2006年10月18日
肩の痛みは重大病の恐れあり
スポーツの秋。ゴルフ、テニス、野球など肩をフルに使って運動したのはいいが、その結果、肩の痛みを覚えている人も多いはずだ。しかし肩の痛みには、思わぬ重大病が潜んでいることがある。「急に運動したから」「運動のしすぎ」と軽く考えていると、思わぬしっぺ返しを食らう。
●通勤時にいつもの坂を上ると左肩から左ひじにかけて鈍痛がする
「労作性狭心症の可能性があります。
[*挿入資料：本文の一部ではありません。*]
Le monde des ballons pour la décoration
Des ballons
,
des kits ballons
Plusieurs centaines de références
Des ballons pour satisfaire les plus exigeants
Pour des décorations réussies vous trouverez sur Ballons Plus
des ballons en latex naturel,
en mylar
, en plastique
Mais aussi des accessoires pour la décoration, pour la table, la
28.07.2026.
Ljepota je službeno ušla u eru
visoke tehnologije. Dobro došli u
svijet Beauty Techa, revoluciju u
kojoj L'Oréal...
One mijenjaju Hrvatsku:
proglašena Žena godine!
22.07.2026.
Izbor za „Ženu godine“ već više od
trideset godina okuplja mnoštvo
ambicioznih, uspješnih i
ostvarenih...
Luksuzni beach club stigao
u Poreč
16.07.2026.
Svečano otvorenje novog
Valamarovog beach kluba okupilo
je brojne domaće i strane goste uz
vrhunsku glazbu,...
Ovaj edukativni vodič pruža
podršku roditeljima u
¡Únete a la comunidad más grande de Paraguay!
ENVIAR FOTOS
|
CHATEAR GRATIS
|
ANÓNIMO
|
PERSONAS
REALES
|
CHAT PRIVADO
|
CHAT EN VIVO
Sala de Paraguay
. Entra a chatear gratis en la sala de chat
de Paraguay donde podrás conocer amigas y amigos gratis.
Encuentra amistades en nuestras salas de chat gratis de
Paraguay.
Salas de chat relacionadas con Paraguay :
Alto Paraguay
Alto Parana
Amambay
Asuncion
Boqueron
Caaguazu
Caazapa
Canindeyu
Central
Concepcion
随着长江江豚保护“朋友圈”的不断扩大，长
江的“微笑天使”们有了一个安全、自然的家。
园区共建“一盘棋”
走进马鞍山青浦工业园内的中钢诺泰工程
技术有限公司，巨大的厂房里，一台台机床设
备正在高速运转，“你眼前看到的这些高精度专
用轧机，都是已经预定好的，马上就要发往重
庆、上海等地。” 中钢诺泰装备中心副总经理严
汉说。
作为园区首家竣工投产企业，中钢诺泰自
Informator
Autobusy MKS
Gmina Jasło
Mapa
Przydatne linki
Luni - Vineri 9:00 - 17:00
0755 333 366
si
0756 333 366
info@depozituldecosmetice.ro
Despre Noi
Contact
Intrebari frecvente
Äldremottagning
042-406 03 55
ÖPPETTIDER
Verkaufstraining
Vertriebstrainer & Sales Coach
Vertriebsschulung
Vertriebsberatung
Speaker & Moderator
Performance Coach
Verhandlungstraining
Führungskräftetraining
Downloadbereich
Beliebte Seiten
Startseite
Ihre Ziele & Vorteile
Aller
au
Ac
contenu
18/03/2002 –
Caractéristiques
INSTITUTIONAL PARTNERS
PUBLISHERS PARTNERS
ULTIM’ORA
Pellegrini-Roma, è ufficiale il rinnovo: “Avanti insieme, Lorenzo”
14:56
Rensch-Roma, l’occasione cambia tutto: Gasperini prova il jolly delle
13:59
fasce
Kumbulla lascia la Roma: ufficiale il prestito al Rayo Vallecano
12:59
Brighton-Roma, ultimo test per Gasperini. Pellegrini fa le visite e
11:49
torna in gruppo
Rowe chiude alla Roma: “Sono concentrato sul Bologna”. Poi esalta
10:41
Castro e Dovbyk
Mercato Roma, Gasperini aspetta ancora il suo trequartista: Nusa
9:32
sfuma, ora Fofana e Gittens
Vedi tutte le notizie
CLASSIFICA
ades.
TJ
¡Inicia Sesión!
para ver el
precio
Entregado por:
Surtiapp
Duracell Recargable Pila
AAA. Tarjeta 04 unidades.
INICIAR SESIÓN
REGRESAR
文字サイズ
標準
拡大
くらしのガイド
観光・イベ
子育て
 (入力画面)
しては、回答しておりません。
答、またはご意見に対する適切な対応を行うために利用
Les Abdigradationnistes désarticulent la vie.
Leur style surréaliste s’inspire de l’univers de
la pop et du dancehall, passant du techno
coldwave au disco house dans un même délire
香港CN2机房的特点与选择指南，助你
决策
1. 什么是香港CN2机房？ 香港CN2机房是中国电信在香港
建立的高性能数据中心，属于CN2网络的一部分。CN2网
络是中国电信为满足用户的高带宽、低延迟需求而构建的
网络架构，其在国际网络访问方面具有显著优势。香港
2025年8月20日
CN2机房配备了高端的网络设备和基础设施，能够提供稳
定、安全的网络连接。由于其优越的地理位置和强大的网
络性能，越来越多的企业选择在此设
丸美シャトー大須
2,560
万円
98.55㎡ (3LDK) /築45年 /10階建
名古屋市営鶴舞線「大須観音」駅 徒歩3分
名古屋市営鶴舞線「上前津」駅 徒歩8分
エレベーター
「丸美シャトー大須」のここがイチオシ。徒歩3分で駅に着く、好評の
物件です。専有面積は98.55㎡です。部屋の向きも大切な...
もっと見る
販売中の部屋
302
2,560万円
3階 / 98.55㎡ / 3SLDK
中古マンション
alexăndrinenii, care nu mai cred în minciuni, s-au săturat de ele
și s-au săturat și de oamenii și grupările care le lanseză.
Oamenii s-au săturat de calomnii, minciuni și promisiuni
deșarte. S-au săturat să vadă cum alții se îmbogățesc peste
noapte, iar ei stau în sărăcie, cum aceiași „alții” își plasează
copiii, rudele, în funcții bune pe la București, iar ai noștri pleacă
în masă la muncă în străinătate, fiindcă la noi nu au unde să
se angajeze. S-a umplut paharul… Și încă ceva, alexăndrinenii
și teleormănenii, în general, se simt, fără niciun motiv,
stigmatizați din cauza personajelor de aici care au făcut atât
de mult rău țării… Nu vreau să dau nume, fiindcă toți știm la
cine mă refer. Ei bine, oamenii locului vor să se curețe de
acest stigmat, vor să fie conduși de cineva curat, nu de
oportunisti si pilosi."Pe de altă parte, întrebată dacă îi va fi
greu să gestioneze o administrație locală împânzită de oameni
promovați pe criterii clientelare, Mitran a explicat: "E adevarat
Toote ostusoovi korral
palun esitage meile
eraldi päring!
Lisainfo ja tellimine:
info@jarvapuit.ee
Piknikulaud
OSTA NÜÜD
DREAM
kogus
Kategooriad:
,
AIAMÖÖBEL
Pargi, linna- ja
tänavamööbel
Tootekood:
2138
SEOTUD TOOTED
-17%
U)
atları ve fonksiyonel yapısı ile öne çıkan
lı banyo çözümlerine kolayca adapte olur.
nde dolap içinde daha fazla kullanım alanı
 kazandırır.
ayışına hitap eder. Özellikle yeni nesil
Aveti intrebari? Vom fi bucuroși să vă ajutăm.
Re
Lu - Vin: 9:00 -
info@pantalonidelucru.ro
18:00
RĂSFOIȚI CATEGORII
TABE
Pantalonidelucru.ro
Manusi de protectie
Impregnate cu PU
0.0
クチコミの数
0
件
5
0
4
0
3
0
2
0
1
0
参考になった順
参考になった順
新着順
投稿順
左肩の痛みと同時に、胸の中心部が押されるような感覚を伴えば、その疑いはさらに強まります。左肩が痛むのは“放散痛”といわれる心臓の内臓神経を介しての痛みです」 病院の循環器科を受診して24時間心電図をとってチェックしてもらおう。
●取引先との契約がうまくいかず上司に叱られた。両肩に鈍痛がし頭痛やめまいもする
「血圧が急激に上がっている可能性があります。肩の痛みだけでなく頭痛やめまいを伴う場合は、急上昇した血圧のために一時的に脳の機能が衰える高血圧性脳症の疑いがあります。普段から血圧が高い人なら、その危険性が大です」
高血圧性脳症は放置すると命にかかわる。早急に循環器科を受診して、降圧薬の点滴静注で血圧を下げ、脳のむくみをとる必要がある。
●風邪の後、片側の肩から腕の内側にかけ鈍痛がする。側胸部の痛みもある。微熱が続いている
「肺を包んでいる胸膜に炎症を起こしている胸膜炎の疑いがあります。胸部エックス線検査、CT検査などで診断がつきます。風邪から肺炎、そして胸膜炎になっている場合は、抗生物質で治療します」
病院の呼吸器科に受診を。
●片側の肩が持続的に痛む。同じ側の上まぶたが垂れ下がってきた
「肺の頂上の肺尖部にできる肺がん(パンコースト腫瘍)の疑いがあります」
呼吸器科の専門医にかかって精密検査を受ける必要がある。
●酒を飲みすぎもどした後に、右肩から背中の上の方にかけて鈍痛がする
「胆のう炎の疑いがあります。右の肋骨の下にも痛みを伴えば、その可能性が大。もどしたときに腸の中の細菌が胆のうに行って炎症を起こした可能性があります。右肩が痛むのは、腹部内臓神経を介しての放散痛です」
消化器科で診断・治療を受けること。日常生活では、暴飲暴食を慎み、規則正しい食生活を心がけることが大切だ。
●片側の肩からひじにかけて圧迫されるような痛みを感じる。手を上に上げたり後ろに伸ばしたりすると痛みが強くなる「腕の根元、鎖骨の下にある神経叢の腫瘍の疑いがあります」
整形外科で詳しい検査を受けよう。